Biogels of cytochrome c: Cytochrome c peroxidase complex studied by electron paramagnetic resonance spectroscopy

Cytochrome c : cytochrome c peroxidase (Cc : CcP in 1 : 1 ratio) complex was successfully encapsulated in sol-gel derived glass. The electron paramagnetic resonance (e.p.r.) and optical absorption techniques were used to characterize the coordination number, spin state, charge-transfer activity and structural orientation of Cc : Cc complex and its constituents. The sol-gel encapsulation of metalloproteins allows, for the first time, the detection of e.p.r. signals of biological systems at room temperature. CcP exhibits an e.p.r. spectrum representing the high spin and purely axial symmetry with parameters at g(perpendicular to) congruent to 6 and g(parallel to) congruent to 2 and an electronic absorption spectrum with a descent in spectral intensity of shoulder band at 380 nm and a blue-shifted charge-transfer band at 620 nm. Cc shows an e.p.r. spectrum characterizing a mixture of high spin (g(perpendicular to) congruent to 6 and g(parallel to) congruent to 2) and low spin (g(x) = 2.7, g(y) = 2.2 and g(z) = 1.8) components.

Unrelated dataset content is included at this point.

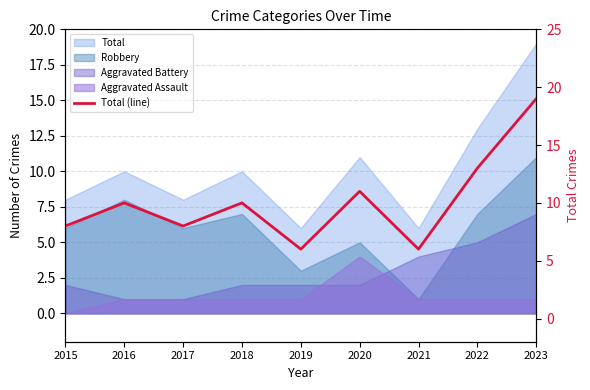

What is the change in value from 2016 to 2019?

-4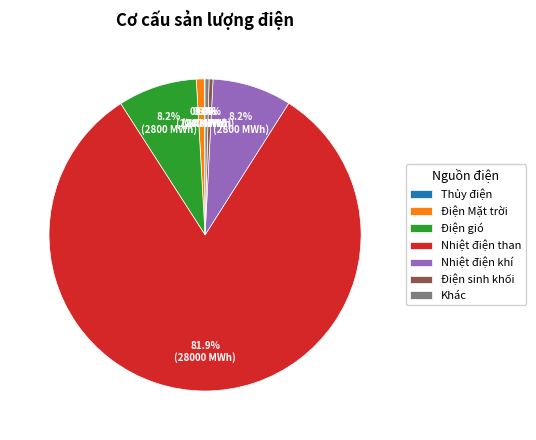

To the nearest percent, what is the difference between the Điện Mặt trời and Điện gió slice percentages?

7%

Upon complexation, Cc :CcP pair displays a single and broad e.p.r. spectrum at g(parallel to) congruent to 2 and a light absorption spectrum with a red-shifted Soret band at 423 nm, a blue-shifted charge-transfer band at 620 nm and an intensified charge-transfer band at 507 nm. These results suggest that the sol-gel encapsulated Cc:CcP complex has the following chemical and physical characteristics: (a) a hexa-coordination, (b) a high-spin state, (c) an active charge-transfer (or redox) pair, and (d) the direction of the g(parallel to) paramagnetic center of Cc : CcP complex lies nearly parallel to that of the heme normal. The structural coordinations of the sol-gel encapsulated Cc, CcP and Cc:CcP are examined. Moreover, the possible use of biogels at the sol, gelation, and xerogel stages during gel processing to control the structural rigidity and spatial separation/orientation of the encapsulated heme proteins and to study their possible routes of long-range electron transfer reactions are also discussed.